+++ Exercise material +++

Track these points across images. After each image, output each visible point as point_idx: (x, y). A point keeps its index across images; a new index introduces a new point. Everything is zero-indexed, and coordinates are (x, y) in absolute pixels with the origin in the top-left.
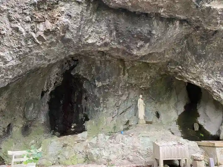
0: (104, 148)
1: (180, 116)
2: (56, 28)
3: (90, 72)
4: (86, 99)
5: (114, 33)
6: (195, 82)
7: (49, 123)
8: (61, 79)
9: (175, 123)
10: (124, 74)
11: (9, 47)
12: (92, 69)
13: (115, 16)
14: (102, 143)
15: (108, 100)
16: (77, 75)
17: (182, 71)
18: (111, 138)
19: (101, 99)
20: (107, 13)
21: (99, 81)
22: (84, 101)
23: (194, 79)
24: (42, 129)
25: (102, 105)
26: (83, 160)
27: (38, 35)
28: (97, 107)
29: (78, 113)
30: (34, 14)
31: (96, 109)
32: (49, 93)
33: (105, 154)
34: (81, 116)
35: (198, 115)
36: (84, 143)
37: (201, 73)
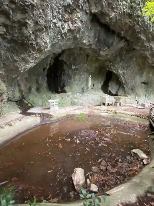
0: (80, 99)
1: (102, 86)
2: (75, 29)
3: (69, 59)
4: (64, 74)
5: (96, 39)
6: (115, 72)
7: (48, 87)
8: (53, 61)
9: (100, 89)
10: (86, 63)
11: (50, 37)
12: (71, 57)
13: (100, 28)
14: (79, 97)
15: (75, 77)
16: (62, 60)
17: (111, 65)
18: (82, 95)
19: (72, 76)
20: (97, 25)
21: (74, 66)
22: (63, 76)
23: (115, 70)
24: (46, 90)
25: (72, 79)
26: (70, 104)
27: (64, 32)
28: (70, 79)
29: (60, 82)
30: (64, 14)
31: (69, 81)
32: (47, 69)
33: (80, 101)
34: (61, 84)
35: (109, 86)
36: (70, 97)
37: (119, 68)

+++

> _What you will do_:
Return all of the records above verbatim, omitting the pictures.

> _Output of the exercise_:
Track these points across images. After each image, output each visible point as point_idx: (x, y). A point keeps its index across images; a new index introduces a new point. Everything is zero-indexed, and coordinates are (x, y) in absolute pixels with the origin in the top-left.
0: (104, 148)
1: (180, 116)
2: (56, 28)
3: (90, 72)
4: (86, 99)
5: (114, 33)
6: (195, 82)
7: (49, 123)
8: (61, 79)
9: (175, 123)
10: (124, 74)
11: (9, 47)
12: (92, 69)
13: (115, 16)
14: (102, 143)
15: (108, 100)
16: (77, 75)
17: (182, 71)
18: (111, 138)
19: (101, 99)
20: (107, 13)
21: (99, 81)
22: (84, 101)
23: (194, 79)
24: (42, 129)
25: (102, 105)
26: (83, 160)
27: (38, 35)
28: (97, 107)
29: (78, 113)
30: (34, 14)
31: (96, 109)
32: (49, 93)
33: (105, 154)
34: (81, 116)
35: (198, 115)
36: (84, 143)
37: (201, 73)
0: (80, 99)
1: (102, 86)
2: (75, 29)
3: (69, 59)
4: (64, 74)
5: (96, 39)
6: (115, 72)
7: (48, 87)
8: (53, 61)
9: (100, 89)
10: (86, 63)
11: (50, 37)
12: (71, 57)
13: (100, 28)
14: (79, 97)
15: (75, 77)
16: (62, 60)
17: (111, 65)
18: (82, 95)
19: (72, 76)
20: (97, 25)
21: (74, 66)
22: (63, 76)
23: (115, 70)
24: (46, 90)
25: (72, 79)
26: (70, 104)
27: (64, 32)
28: (70, 79)
29: (60, 82)
30: (64, 14)
31: (69, 81)
32: (47, 69)
33: (80, 101)
34: (61, 84)
35: (109, 86)
36: (70, 97)
37: (119, 68)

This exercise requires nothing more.